Budgets abound in AlabamaPublished 3:01pm Wednesday, September 28, 2011
Alabama’s new fiscal year begins Oct. 1. Unlike most states we have two operating budgets. We, of course, have a general fund budget, but we also have a special education trust fund budget. Many of you may be surprised to know that currently over two thirds of all state tax dollars go into this education budget. As late as 30 years ago the two budgets were approximately 50/50 in their receipts.
The dollars that education receives have crept up over the last three decades because the fund’s primary sources of income are from the state’s sales and income tax collections. These two rich veins of revenue have increased incrementally over the years as people’s incomes have risen. It has a doubling effect when they spend this increased income and sales tax is collected on their purchases.

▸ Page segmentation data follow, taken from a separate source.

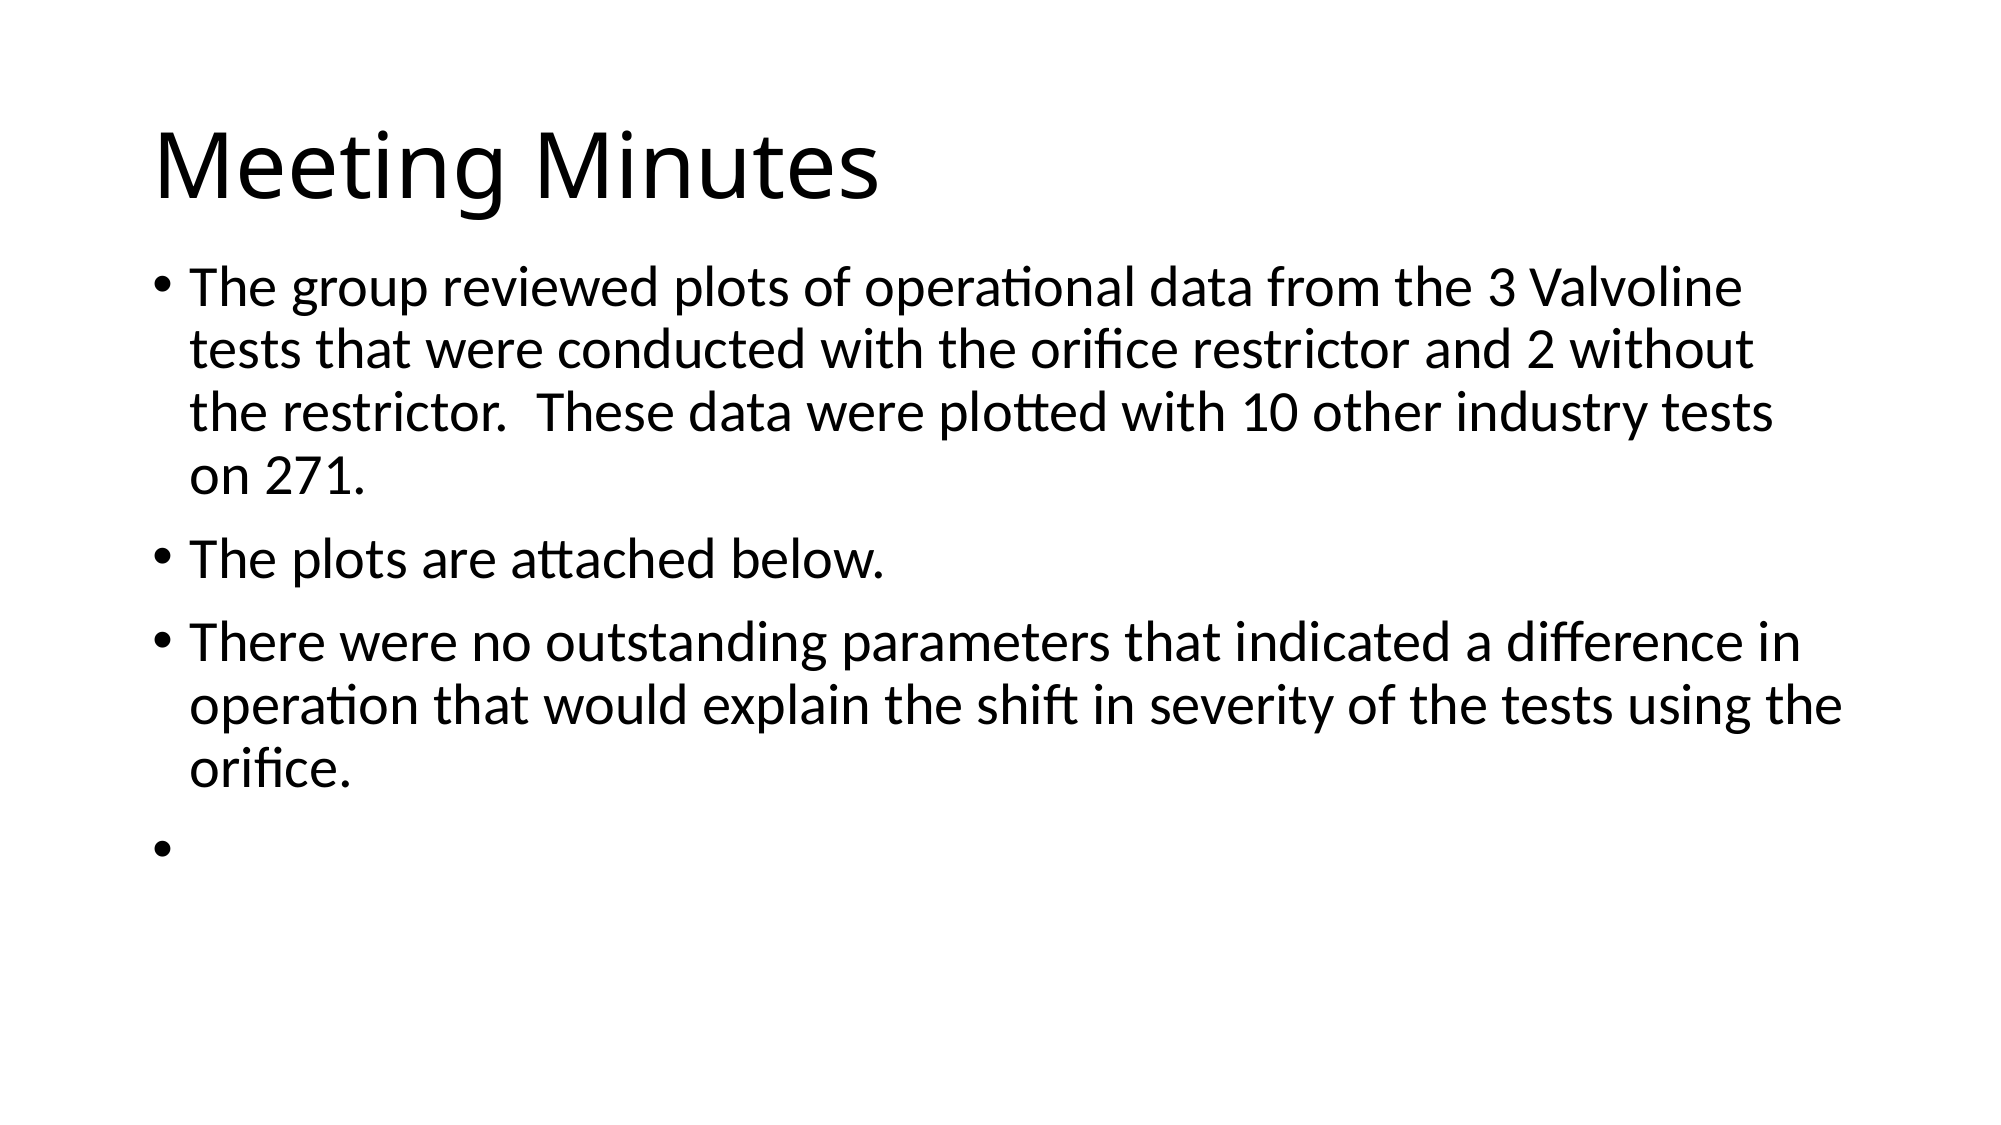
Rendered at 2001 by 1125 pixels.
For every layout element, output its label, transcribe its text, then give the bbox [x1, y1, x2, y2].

title Meeting Minutes [137, 59, 1863, 248]
list The group reviewed plots of operational data from the 3 Valvoline tests that were conducted with the orifice restrictor and 2 without the restrictor. These data were plotted with 10 other industry tests on 271. The plots are attached below. There were no outstanding parameters that indicated a difference in operation that would explain the shift in severity of the tests using the orifice. [137, 248, 1863, 1007]
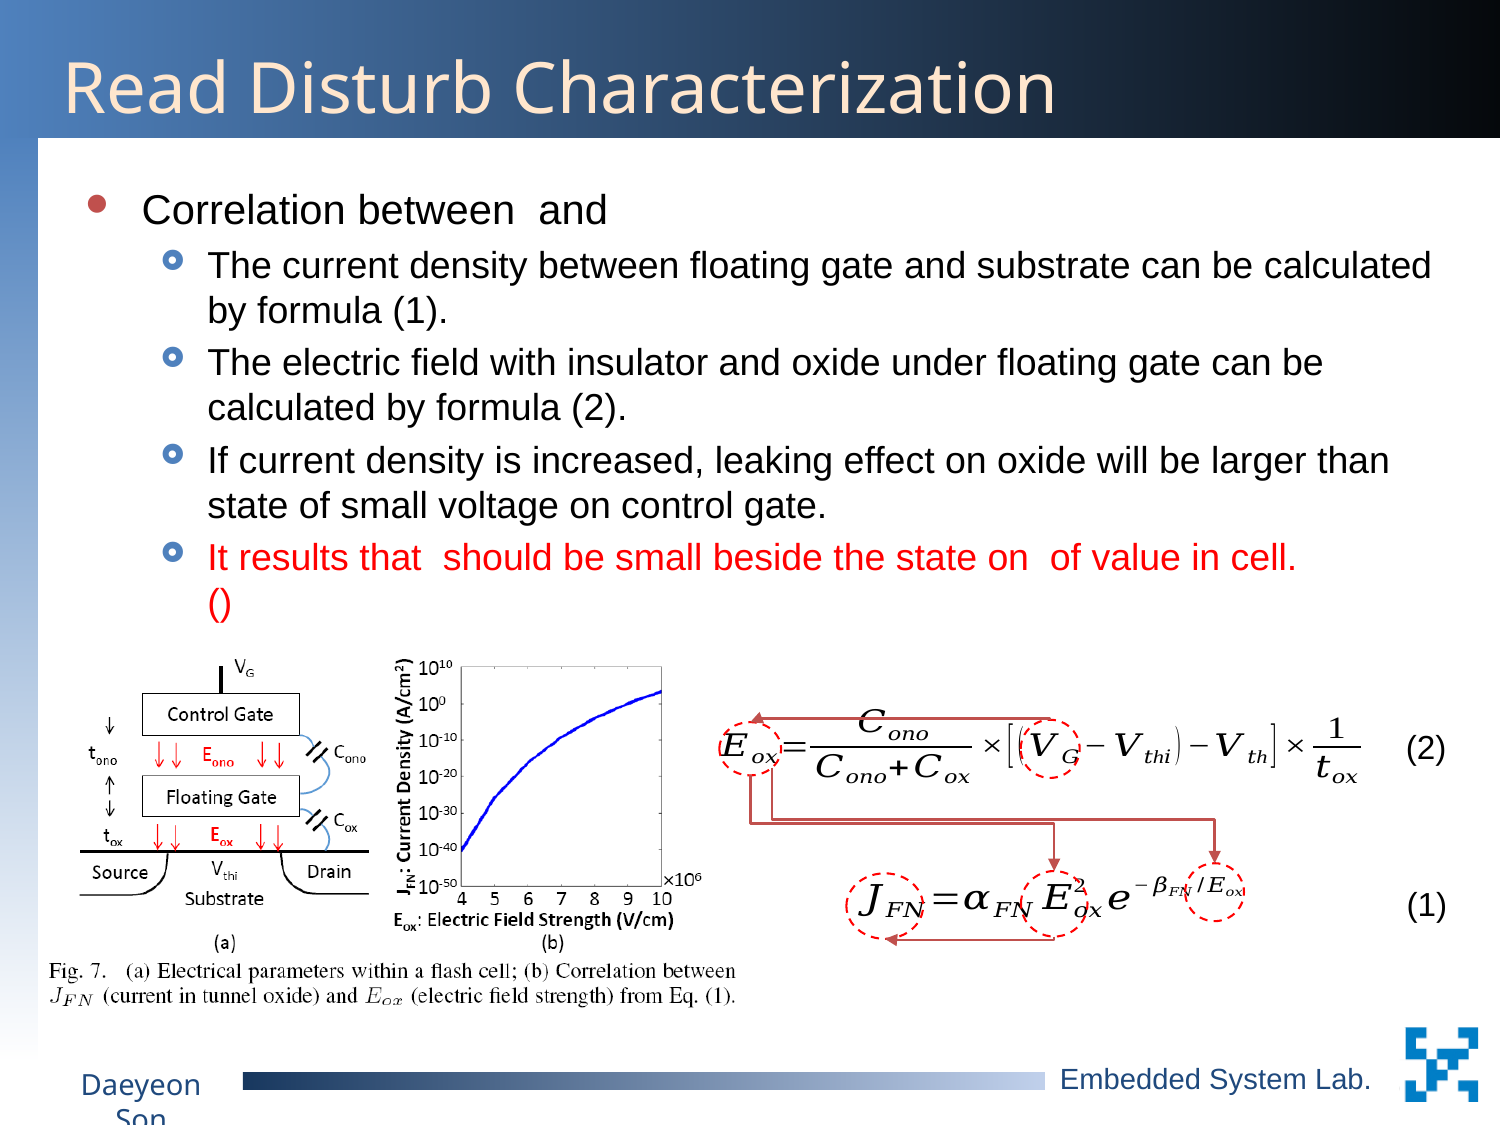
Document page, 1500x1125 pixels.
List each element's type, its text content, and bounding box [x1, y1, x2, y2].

text_box [1046, 871, 1088, 937]
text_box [898, 570, 902, 669]
picture [1382, 1027, 1479, 1102]
title Read Disturb Characterization [47, 23, 1454, 136]
text_box [748, 722, 782, 776]
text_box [854, 671, 940, 976]
text_box (2) [1355, 718, 1497, 774]
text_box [945, 593, 1042, 1037]
text_box [1185, 863, 1244, 922]
picture [39, 647, 743, 1015]
text_box (1) [1356, 876, 1498, 931]
text_box [1046, 719, 1080, 778]
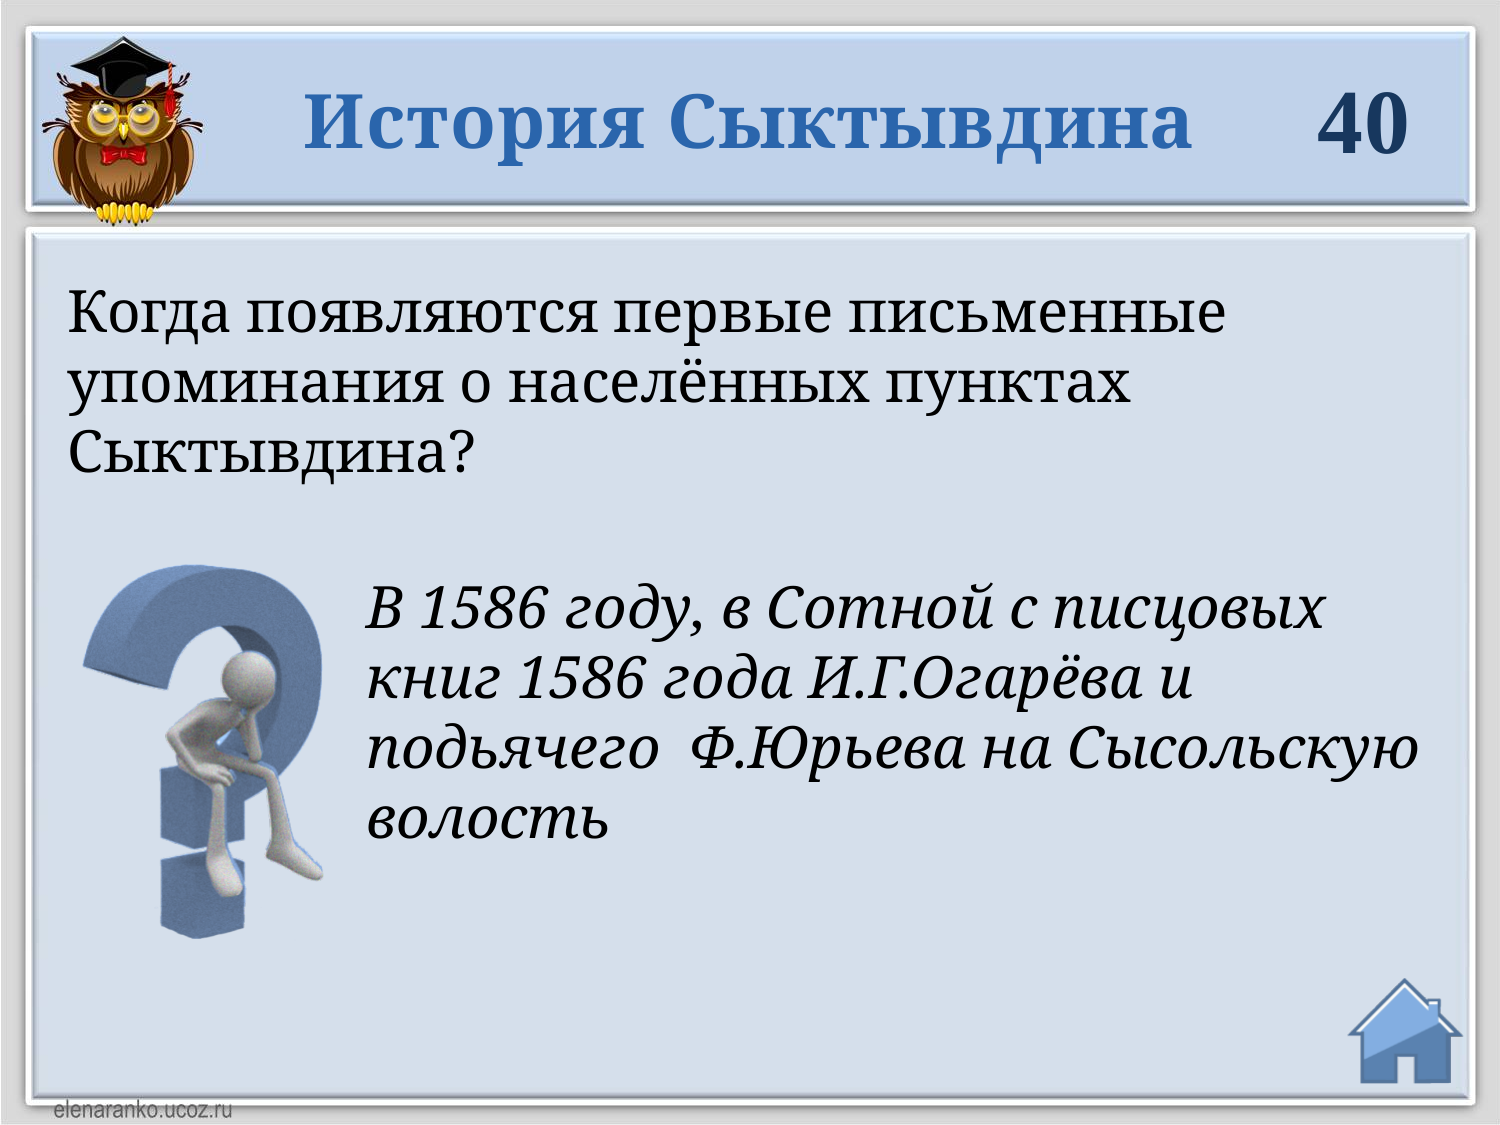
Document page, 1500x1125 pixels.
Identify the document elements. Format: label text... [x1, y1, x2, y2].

text_box 40 [1281, 54, 1447, 180]
text_box В 1586 году, в Сотной с писцовых книг 1586 года И.Г.Огарёва и подьячего Ф.Юрьева на Сысольскую волость [351, 562, 1447, 858]
picture [0, 0, 1500, 1125]
text_box История Сыктывдина [218, 66, 1281, 172]
text_box Когда появляются первые письменные упоминания о населённых пунктах Сыктывдина? [53, 267, 1447, 492]
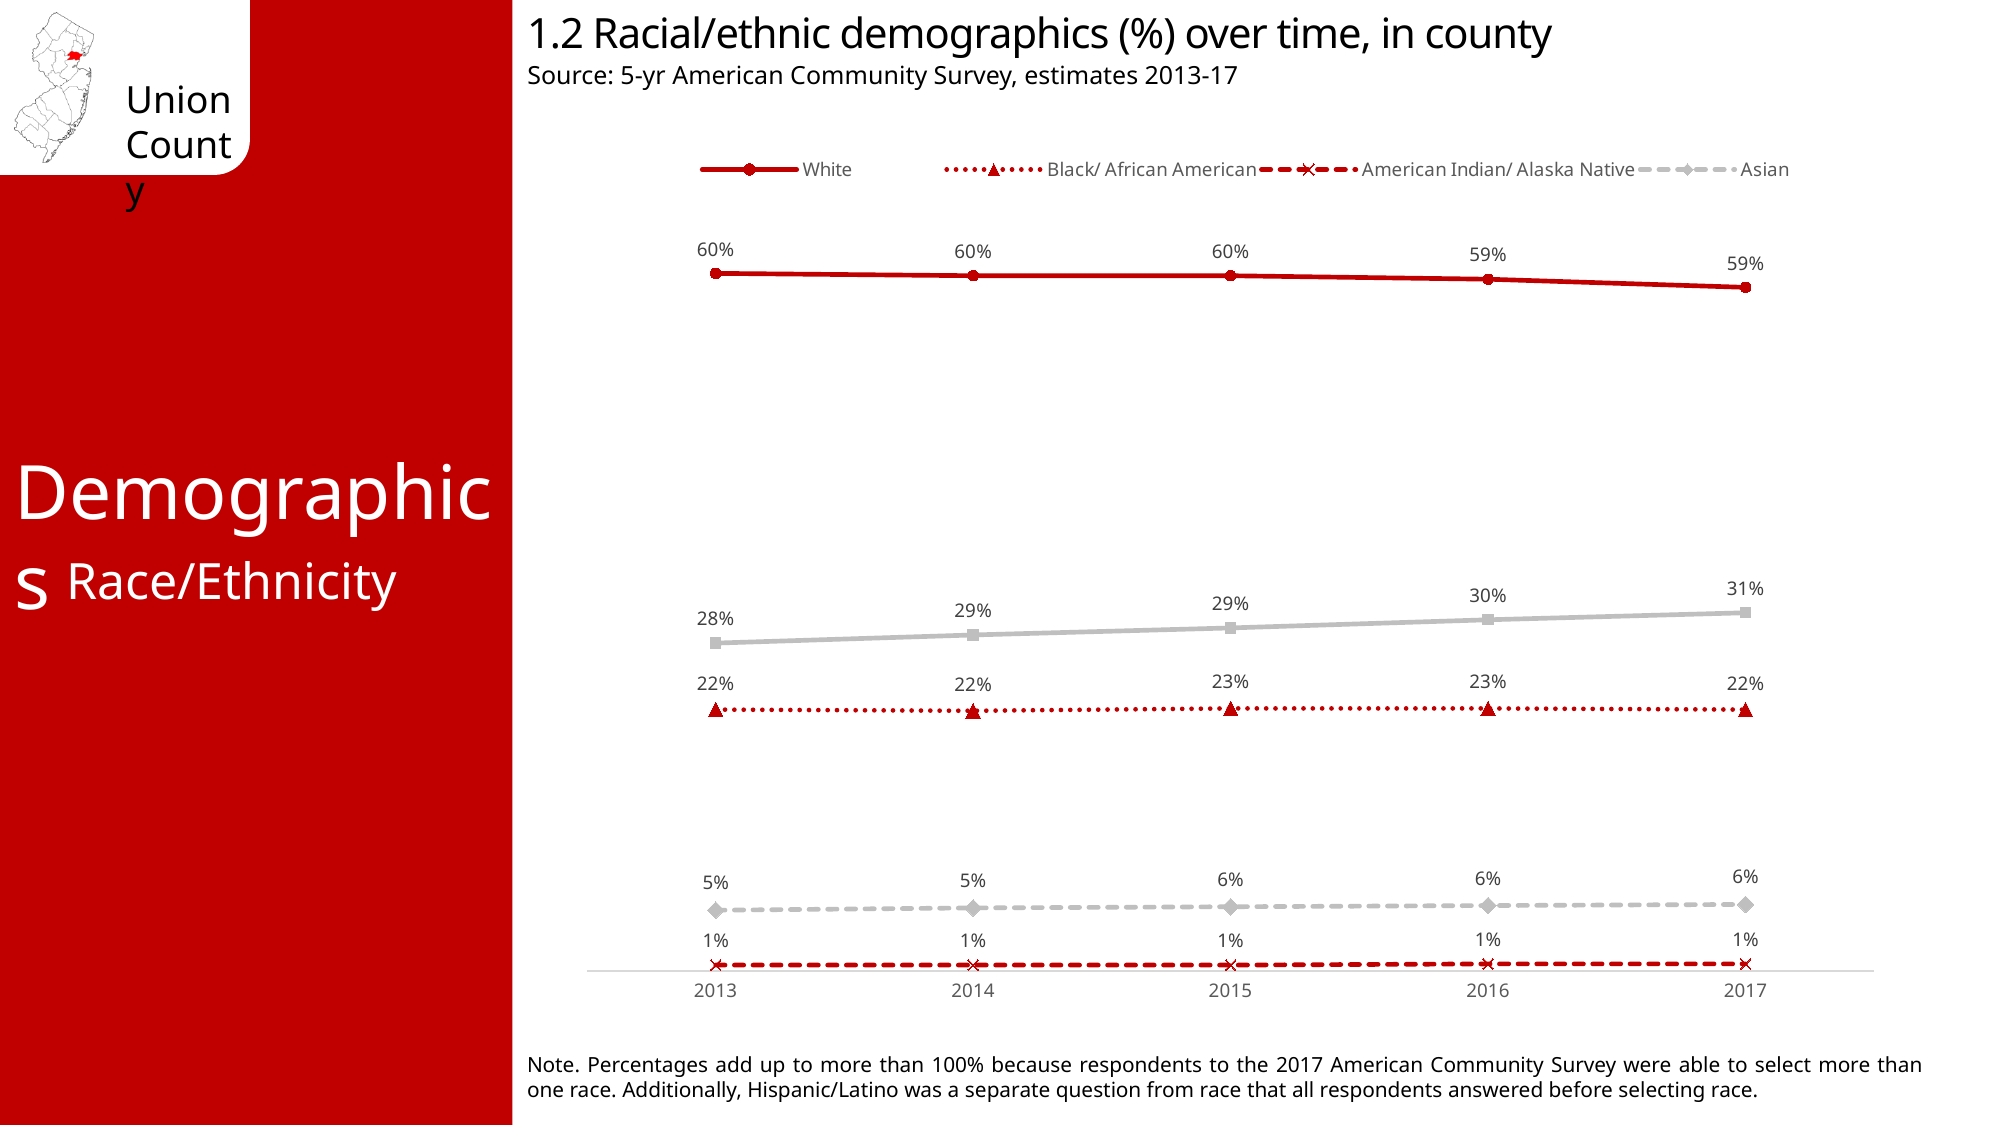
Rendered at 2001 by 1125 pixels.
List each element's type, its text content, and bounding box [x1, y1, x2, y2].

picture [14, 12, 94, 163]
chart [563, 131, 1898, 1021]
text_box Demographics [0, 437, 513, 633]
text_box Source: 5-yr American Community Survey, estimates 2013-17 [512, 52, 1570, 97]
text_box Race/Ethnicity [51, 542, 461, 617]
text_box Note. Percentages add up to more than 100% because respondents to the 2017 American Community Survey were able to select more than one race. Additionally, Hispanic/Latino was a separate question from race that all respondents answered before selecting race. [512, 1039, 1938, 1114]
text_box 1.2 Racial/ethnic demographics (%) over time, in county [512, 0, 1863, 115]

These earmarked taxes were good for education in the 1980’s and 1990’s. However, we have been in a deep severe recession for close to five years. What goes up usually has to come down, and when it rains it pours. Well the chickens have come home to roost with the downturn in the economy. This Great Recession has had a devastating effect on Alabama’s state budgets.
The budgets that go into effect in three days are austere to say the least. The budget cuts are dramatic and some say draconian. Most state agencies have been cut by at least 20 percent and some closer to 30 percent.
While the 2012 budget year is bleak, 2013 could be even worse. It is not a good time to be a state legislator, especially if you are on the Budget Committee. Being governor is no picnic either. When Dr. Bentley took office in January he inherited a ship of state that was analogous to walking onto the deck of the Titanic.
At some point state workers and teachers are going to say enough is enough. Eventually something has to give. A good many states will entertain raising new revenue. However, in Republican politics tax is a four letter word and our state legislature and executive branch are overwhelmingly Republican. This group of GOP legislators is extremely conservative. They do not strike me as a group that will be calling for any “revenue enhancement” measures like George Wallace did in the 1980’s.
During Robert Bentley’s successful campaign for governor he suggested that the way to help the state through its funding crisis was to collect taxes on internet purchases made by people in the state. This is not a novel approach. Most states are pursuing the collection of internet sales tax.
It is estimated that states lose approximately $23 billion a year in uncollected sales taxes on internet purchases. Alabama needs to diligently pursue this avenue of lost revenue.